Norris shot 71-78-149. Manoogian finished third at 152 while Bean was fourth at 153. Tom Ellsworth was fifth at 154. There were 50 golfers in the tournament.

Maine’s team for the Tri-State tournament is set. The 14 members of the team are Matt Greenleaf, Sable Oaks; Andrew Slattery, Martindale; Ricky Jones, Samoset; Joe Alvarez, Sanford; Mike Doran, Sable Oaks; Joe Baker, Norway; Curt Jordan, Woodlands; Lane Bernier, Jato Highlands; John Hayes IV, Prouts Neck; and Jack Wyman, Portland. Senior team members are Lowell Watson, Boothbay; Tom Bean, Augusta; Gary Manoogian, Falmouth; and Ron Dery, Biddeford-Saco.

The Tri-State tournament is this Friday through next Sunday at Concord, New Hampshire, Country Club. Maine is going for its first third straight win.

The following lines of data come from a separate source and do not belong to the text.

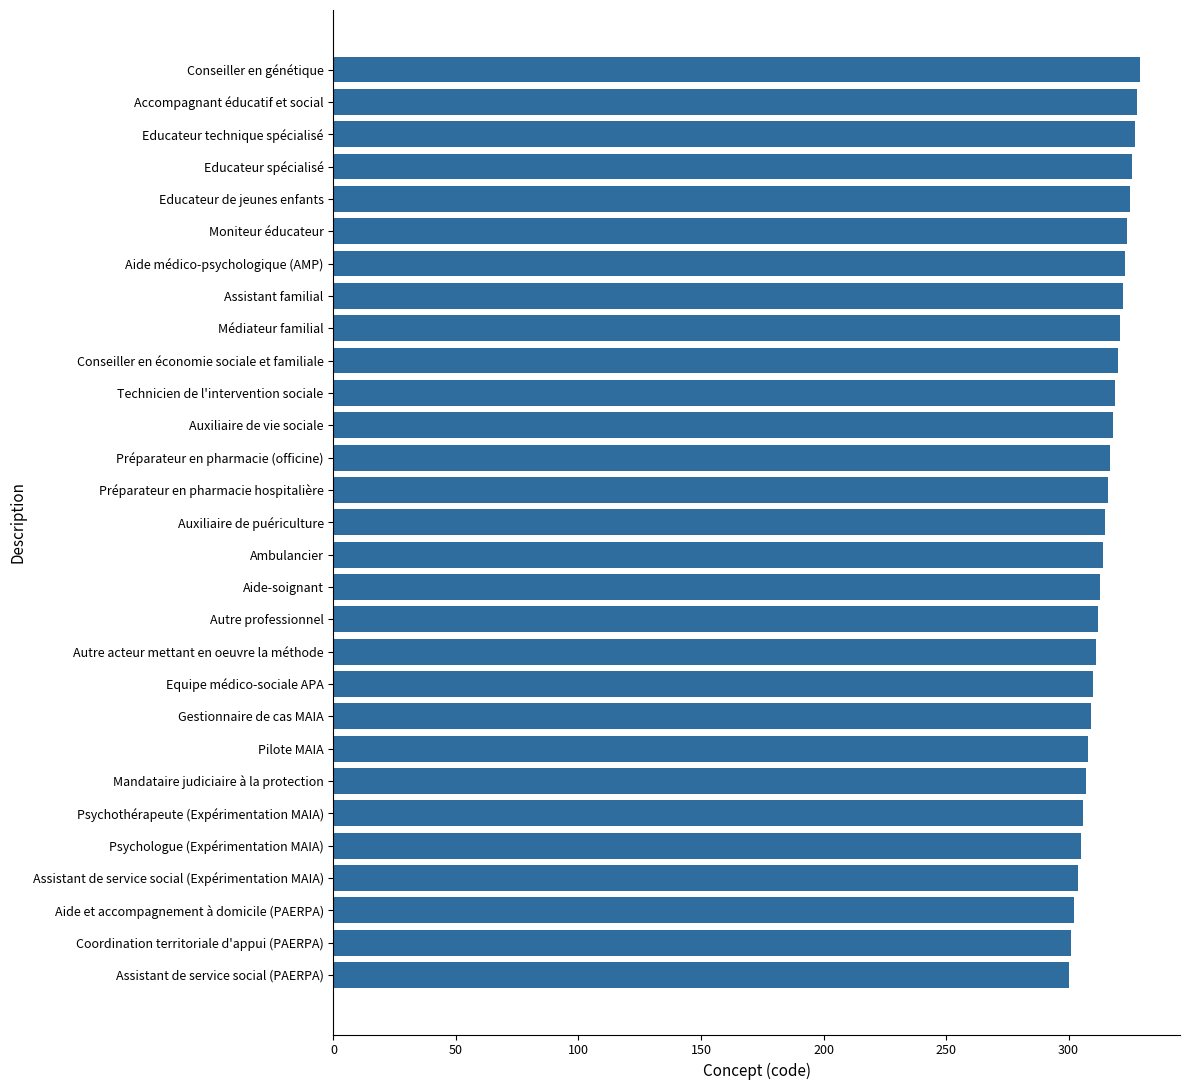

Between Préparateur en pharmacie (officine) and Educateur technique spécialisé, which is larger?

Educateur technique spécialisé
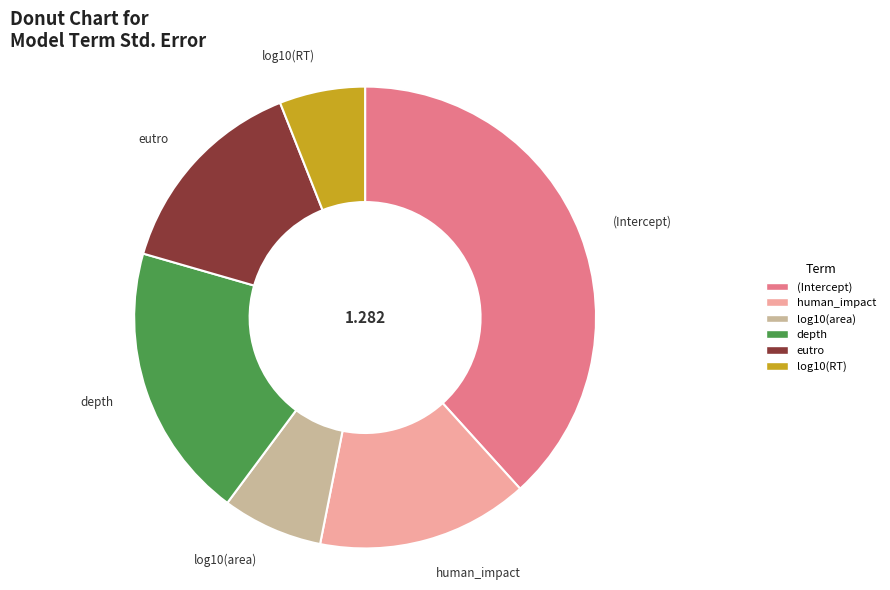

Is the sum of (Intercept) and human_impact greater than half?

Yes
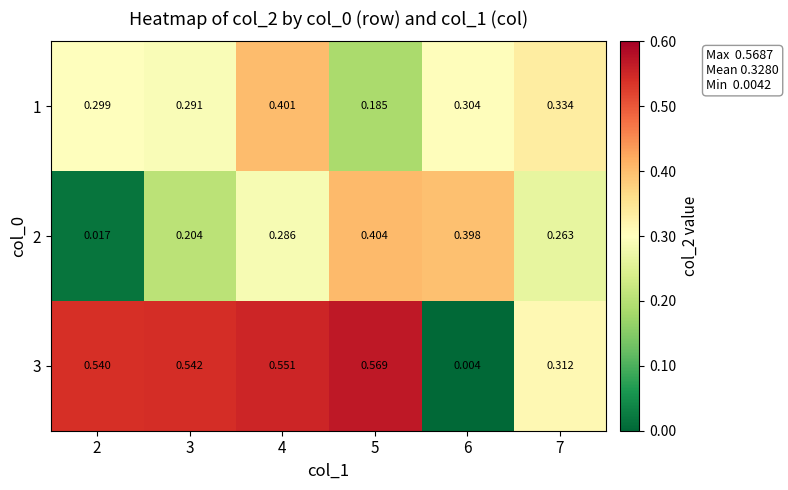

Is the value of 3 at 2 greater than the value of 1 at 7?

Yes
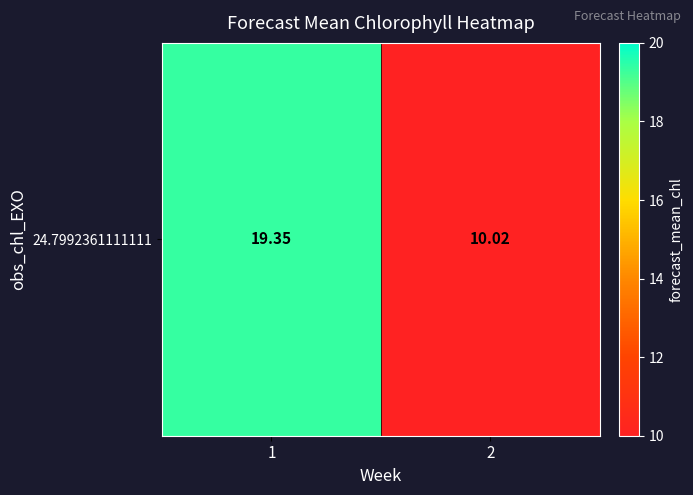

Which label corresponds to the smallest value in the chart?

2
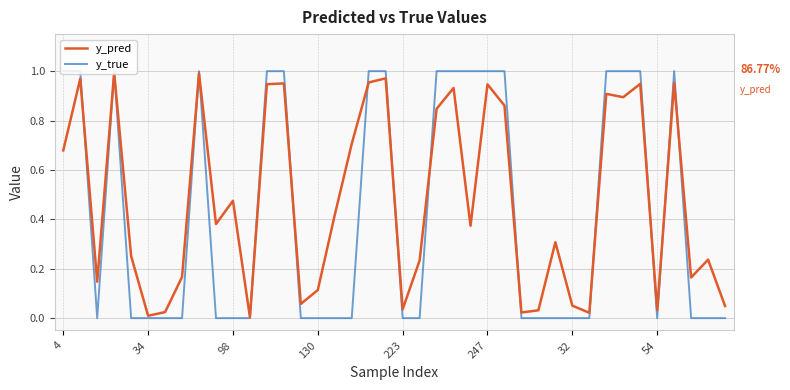

Does the chart display data point markers on the line(s)?

No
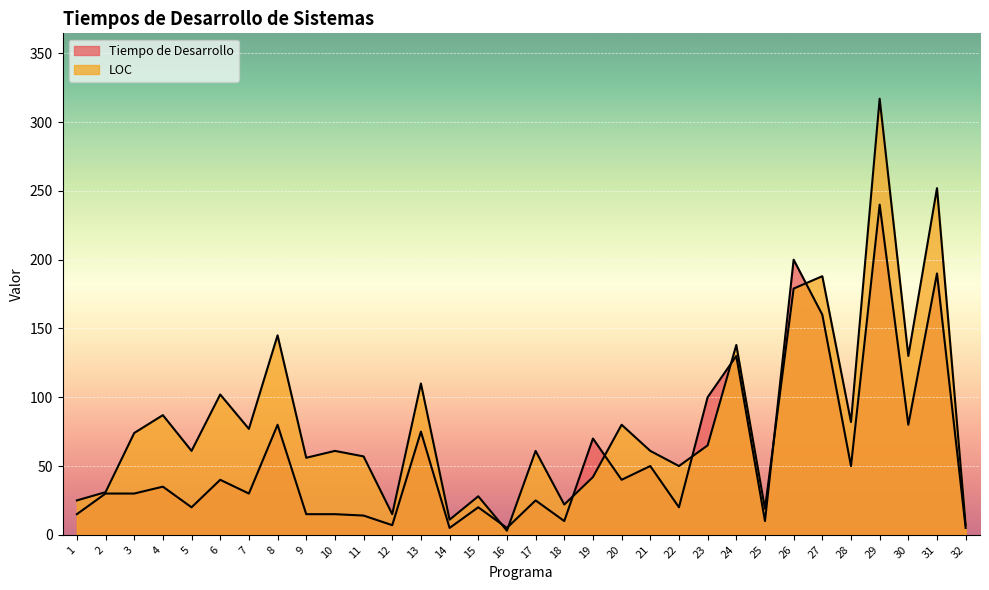

Reading left to right, extract all data points from this chart.

Tiempo de Desarrollo: 15	30	30	35	20	40	30	80	15	15	14	7	75	5	20	5	25	10	70	40	50	20	100	130	10	200	160	50	240	80	190	5
LOC: 25	31	74	87	61	102	77	145	56	61	57	15	110	11	28	3	61	22	42	80	61	50	65	138	19	179	188	82	317	130	252	7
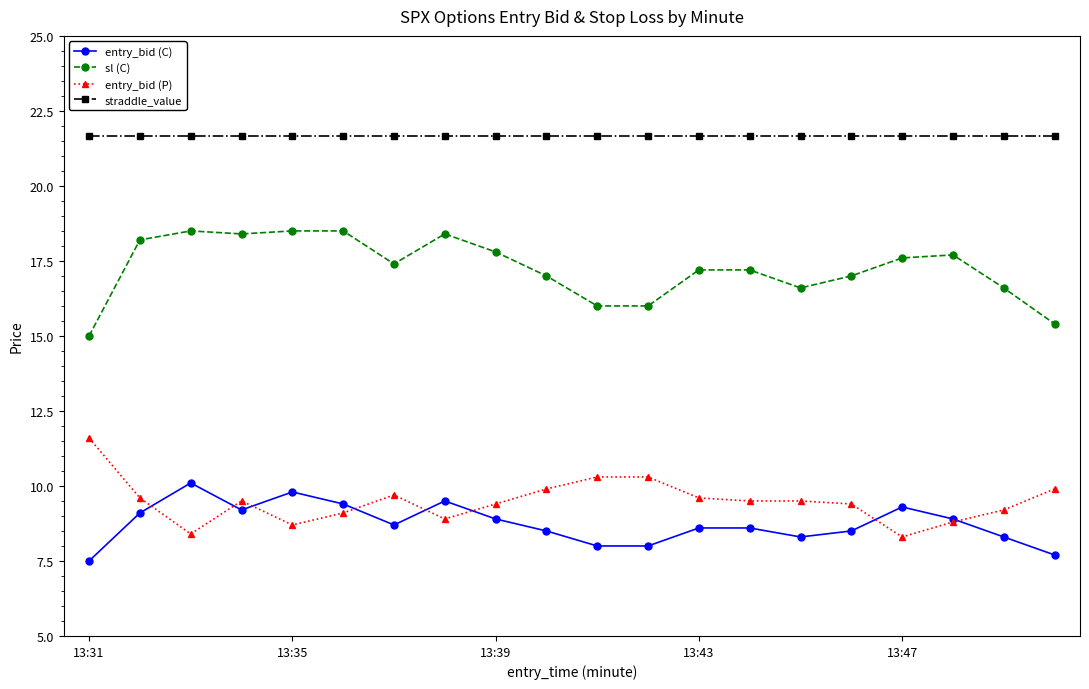

How many times do entry_bid (C) and entry_bid (P) cross each other?

8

Joe Alvarez and Ricky Jones have qualified for the United States Golf Association’s Amateur Four-Ball Championship to be held in May. The pair recently combined for a best-ball 7-under 65 in sectional qualifying at Berkshire Hills Country Club in Pittsfield, Massachusetts. Alvarez and Jones tied for second with a team from New York, one stroke behind the winning team. Three teams advanced to the nationals. The U.S. Amateur Four-Ball is replacing the U.S. Public Links Tournament.